O estranho aqui em casa

Todo aquele que almeja entrar para o mundo das responsabilidades, para o mundo adulto e de pessoa respeitável, precisa ter um molho de chaves. É um silogismo: quem tem um molho de chaves tem alguma responsabilidade na vida / eu tenho um molho de chaves / logo, eu tenho alguma responsabilidade na vida.

Mas pode ser um pouco mais enigmático: quem tem chaves precisa abrir e fechar coisas na vida / eu tenho chaves / logo, preciso abrir e fechar coisas na vida. Deslizamos aqui para as possibilidades da metáfora, os significantes “chaves”, “abrir”, “fechar” ganham outros terrenos de sentido. E aí não é só adulto responsável e de respeito que carrega essa missão.

É sair de casa e automaticamente tamborilar os bolsos: uma batida no dianteiro direito e o contorno do celular se desenha, uma batida (apalpadela autoerótica?) no traseiro direito e a carteira se faz sentir (canhotos seriam diferentes?). Uma batida no dianteiro esquerdo e as chaves despontam. O bolso traseiro esquerdo fica vazio à espera de objetos ocasionais, um tíquete de estacionamento, uma nota fiscal, papeizinhos quaisquer que vão aparecer só mais tarde esfarelados depois do banho na máquina de lavar.

Às vezes, no entanto, é possível sair de casa sem o celular ou a carteira, na promessa de sempre: desconectar-se do mundo, vento na cara em meio a um campo florido parecendo propaganda de celular ou cartão de crédito ou de qualquer coisa que queira vender felicidade. Falo de sair só com o corpo (ok, com as roupas também), sem as virtualidades do telefone, sem o cpf que pretensamente quer provar que sou uma pessoa física. Nem falo de sair sem dinheiro, esse hábito eu cultivo compulsoriamente. Mas sair sem as chaves é complicado, ainda mais morando sozinho a metade da semana (a outra metade com crianças pequenas que eu ainda não deixo por mais de cinco minutos). Então as chaves vão comigo para onde eu for, mesmo estragando a paisagem idílica com seu tilintar metálico.

Dia desses fui para a academia, sem celular, sem carteira. Só com as chaves. Fiz toda aquela série infernal, corri, suei, hamster na rodinha. Na volta, chegando em casa de bermuda e um moletom de bolsos largos, a apalpadela no bolso só abraçou tecido, mais nada. Perdi minhas chaves.

▶ **Objetivo**: Traduza para o inglês esta frase da crônica sobre as chaves: "Então as chaves vão comigo para onde eu for, mesmo estragando a paisagem idílica com seu tilintar metálico." Os dados a seguir têm outra origem.

▶ **Dados fornecidos**:
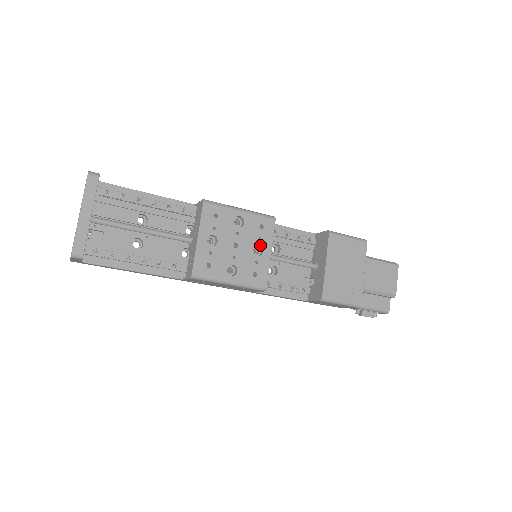
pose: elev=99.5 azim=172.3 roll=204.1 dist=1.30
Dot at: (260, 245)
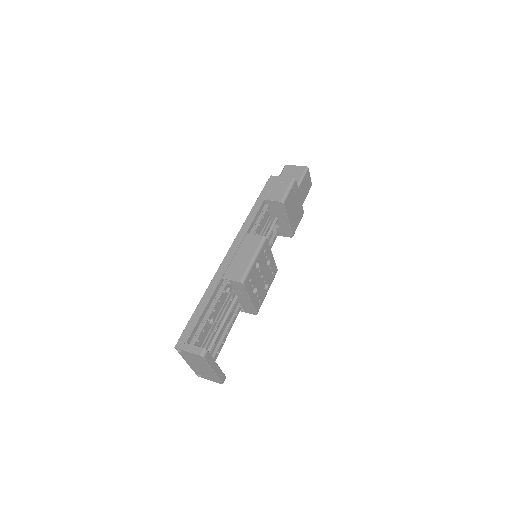
Dot at: occluded
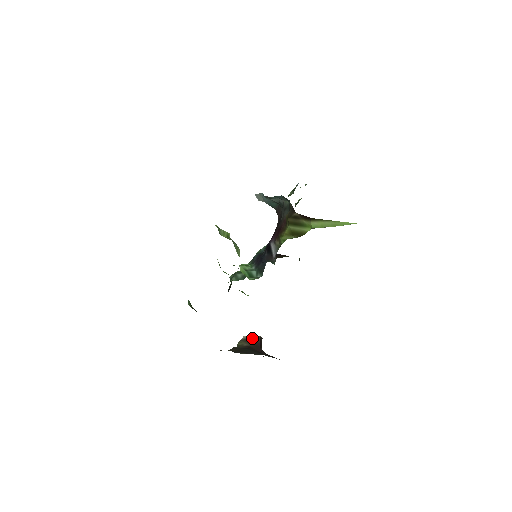
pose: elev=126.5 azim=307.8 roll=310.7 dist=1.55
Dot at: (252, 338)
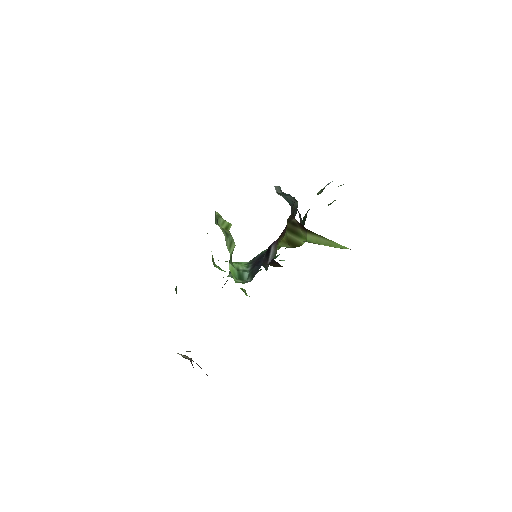
Dot at: (185, 356)
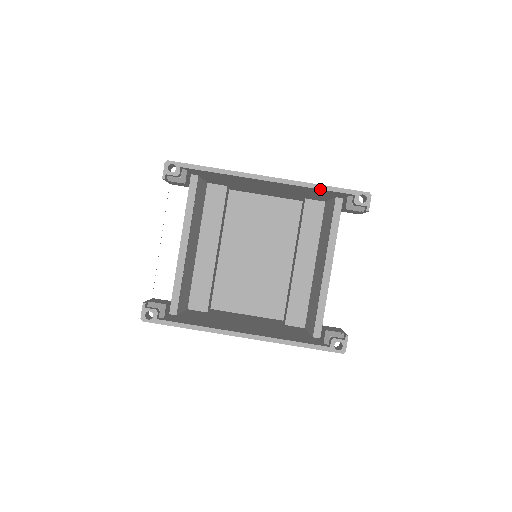
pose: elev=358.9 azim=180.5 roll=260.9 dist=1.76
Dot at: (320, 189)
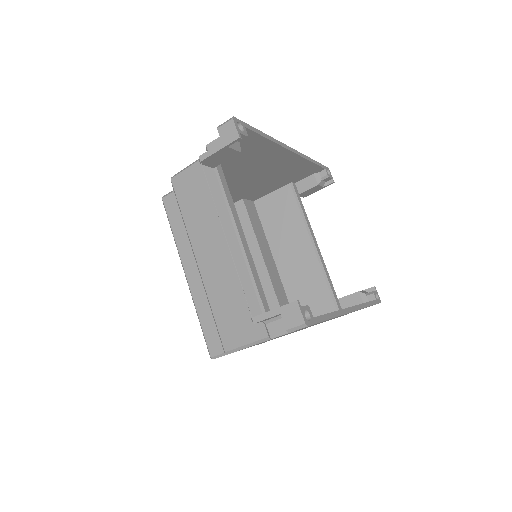
Dot at: (313, 163)
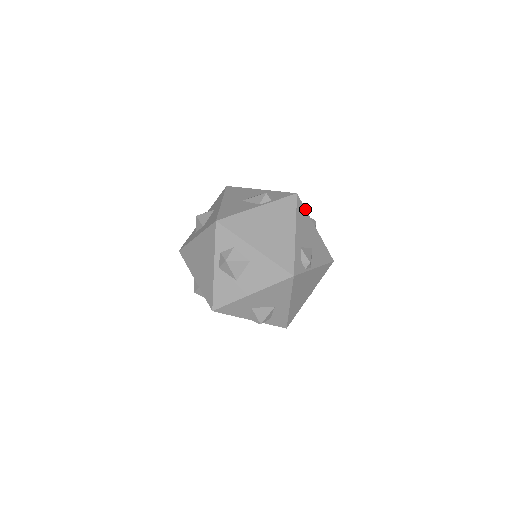
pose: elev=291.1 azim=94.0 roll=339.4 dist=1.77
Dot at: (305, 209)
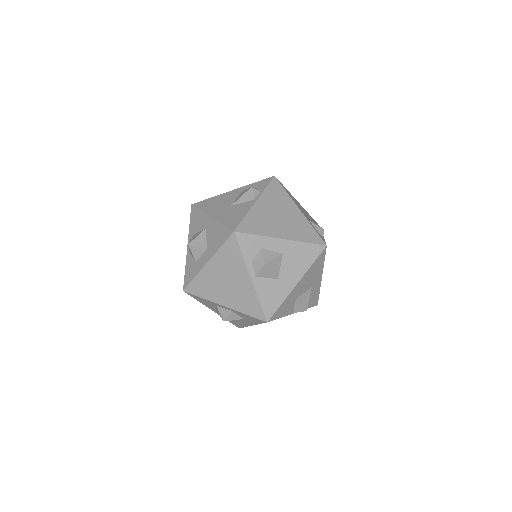
Dot at: (285, 188)
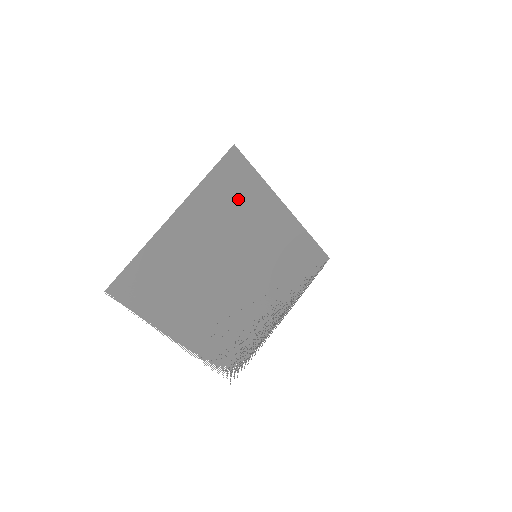
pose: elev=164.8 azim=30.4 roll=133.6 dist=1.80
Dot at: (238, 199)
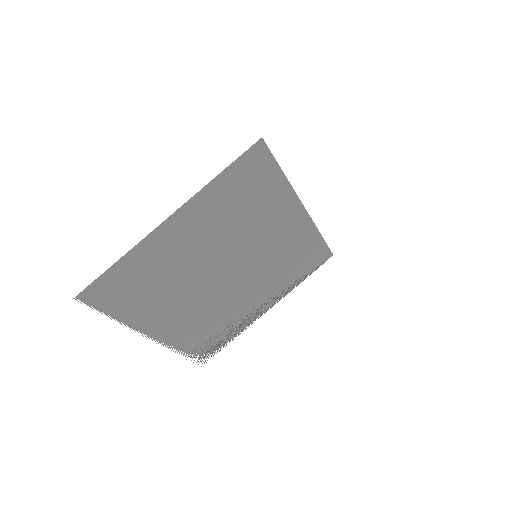
Dot at: (251, 199)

▶ **Resposta**: So the keys go with me wherever I go, even spoiling the idyllic landscape with their metallic jingle.